### RECORDS

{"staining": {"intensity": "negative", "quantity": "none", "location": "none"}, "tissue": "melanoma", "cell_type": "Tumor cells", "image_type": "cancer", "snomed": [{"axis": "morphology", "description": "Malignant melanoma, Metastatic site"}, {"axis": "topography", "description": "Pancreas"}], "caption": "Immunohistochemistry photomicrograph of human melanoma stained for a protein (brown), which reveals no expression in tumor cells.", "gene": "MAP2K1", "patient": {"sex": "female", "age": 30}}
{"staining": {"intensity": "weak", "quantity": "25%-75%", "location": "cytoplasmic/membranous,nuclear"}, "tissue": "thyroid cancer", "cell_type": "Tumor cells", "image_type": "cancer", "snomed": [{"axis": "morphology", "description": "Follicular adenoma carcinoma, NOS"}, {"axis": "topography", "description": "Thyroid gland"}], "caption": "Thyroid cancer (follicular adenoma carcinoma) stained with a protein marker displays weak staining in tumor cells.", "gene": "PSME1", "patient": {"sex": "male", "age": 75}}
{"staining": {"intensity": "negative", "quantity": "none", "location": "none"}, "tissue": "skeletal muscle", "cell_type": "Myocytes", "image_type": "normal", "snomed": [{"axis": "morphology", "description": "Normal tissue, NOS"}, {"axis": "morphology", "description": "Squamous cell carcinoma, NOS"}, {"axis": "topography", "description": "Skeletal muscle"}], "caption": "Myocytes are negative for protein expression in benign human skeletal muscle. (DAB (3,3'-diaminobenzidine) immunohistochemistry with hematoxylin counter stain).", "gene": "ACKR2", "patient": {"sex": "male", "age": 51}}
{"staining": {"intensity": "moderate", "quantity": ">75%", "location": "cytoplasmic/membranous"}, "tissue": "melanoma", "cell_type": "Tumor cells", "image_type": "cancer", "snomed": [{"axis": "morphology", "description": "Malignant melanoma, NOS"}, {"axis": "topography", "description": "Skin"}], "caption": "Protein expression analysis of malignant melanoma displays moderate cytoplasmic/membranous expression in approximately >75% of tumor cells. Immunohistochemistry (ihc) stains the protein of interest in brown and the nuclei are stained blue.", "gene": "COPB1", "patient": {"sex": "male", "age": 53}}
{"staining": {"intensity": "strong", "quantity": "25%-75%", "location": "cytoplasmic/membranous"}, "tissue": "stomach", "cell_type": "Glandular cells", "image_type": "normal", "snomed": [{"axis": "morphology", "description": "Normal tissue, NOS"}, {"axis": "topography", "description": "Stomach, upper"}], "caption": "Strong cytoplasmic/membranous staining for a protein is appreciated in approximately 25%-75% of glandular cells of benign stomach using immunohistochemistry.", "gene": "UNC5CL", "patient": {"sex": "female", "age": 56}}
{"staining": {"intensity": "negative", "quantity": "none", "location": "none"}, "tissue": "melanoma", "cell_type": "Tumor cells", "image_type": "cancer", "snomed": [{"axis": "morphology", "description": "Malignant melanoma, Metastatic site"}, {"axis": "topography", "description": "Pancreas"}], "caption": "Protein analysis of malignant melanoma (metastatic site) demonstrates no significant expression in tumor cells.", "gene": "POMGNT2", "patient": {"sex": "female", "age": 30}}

######

WHAT IS NEEDED
All of the entries need to be reproduced exactly; please write them out.

THE COMPLETED TASK
{"staining": {"intensity": "negative", "quantity": "none", "location": "none"}, "tissue": "melanoma", "cell_type": "Tumor cells", "image_type": "cancer", "snomed": [{"axis": "morphology", "description": "Malignant melanoma, Metastatic site"}, {"axis": "topography", "description": "Pancreas"}], "caption": "Immunohistochemistry photomicrograph of human melanoma stained for a protein (brown), which reveals no expression in tumor cells.", "gene": "MAP2K1", "patient": {"sex": "female", "age": 30}}
{"staining": {"intensity": "weak", "quantity": "25%-75%", "location": "cytoplasmic/membranous,nuclear"}, "tissue": "thyroid cancer", "cell_type": "Tumor cells", "image_type": "cancer", "snomed": [{"axis": "morphology", "description": "Follicular adenoma carcinoma, NOS"}, {"axis": "topography", "description": "Thyroid gland"}], "caption": "Thyroid cancer (follicular adenoma carcinoma) stained with a protein marker displays weak staining in tumor cells.", "gene": "PSME1", "patient": {"sex": "male", "age": 75}}
{"staining": {"intensity": "negative", "quantity": "none", "location": "none"}, "tissue": "skeletal muscle", "cell_type": "Myocytes", "image_type": "normal", "snomed": [{"axis": "morphology", "description": "Normal tissue, NOS"}, {"axis": "morphology", "description": "Squamous cell carcinoma, NOS"}, {"axis": "topography", "description": "Skeletal muscle"}], "caption": "Myocytes are negative for protein expression in benign human skeletal muscle. (DAB (3,3'-diaminobenzidine) immunohistochemistry with hematoxylin counter stain).", "gene": "ACKR2", "patient": {"sex": "male", "age": 51}}
{"staining": {"intensity": "moderate", "quantity": ">75%", "location": "cytoplasmic/membranous"}, "tissue": "melanoma", "cell_type": "Tumor cells", "image_type": "cancer", "snomed": [{"axis": "morphology", "description": "Malignant melanoma, NOS"}, {"axis": "topography", "description": "Skin"}], "caption": "Protein expression analysis of malignant melanoma displays moderate cytoplasmic/membranous expression in approximately >75% of tumor cells. Immunohistochemistry (ihc) stains the protein of interest in brown and the nuclei are stained blue.", "gene": "COPB1", "patient": {"sex": "male", "age": 53}}
{"staining": {"intensity": "strong", "quantity": "25%-75%", "location": "cytoplasmic/membranous"}, "tissue": "stomach", "cell_type": "Glandular cells", "image_type": "normal", "snomed": [{"axis": "morphology", "description": "Normal tissue, NOS"}, {"axis": "topography", "description": "Stomach, upper"}], "caption": "Strong cytoplasmic/membranous staining for a protein is appreciated in approximately 25%-75% of glandular cells of benign stomach using immunohistochemistry.", "gene": "UNC5CL", "patient": {"sex": "female", "age": 56}}
{"staining": {"intensity": "negative", "quantity": "none", "location": "none"}, "tissue": "melanoma", "cell_type": "Tumor cells", "image_type": "cancer", "snomed": [{"axis": "morphology", "description": "Malignant melanoma, Metastatic site"}, {"axis": "topography", "description": "Pancreas"}], "caption": "Protein analysis of malignant melanoma (metastatic site) demonstrates no significant expression in tumor cells.", "gene": "POMGNT2", "patient": {"sex": "female", "age": 30}}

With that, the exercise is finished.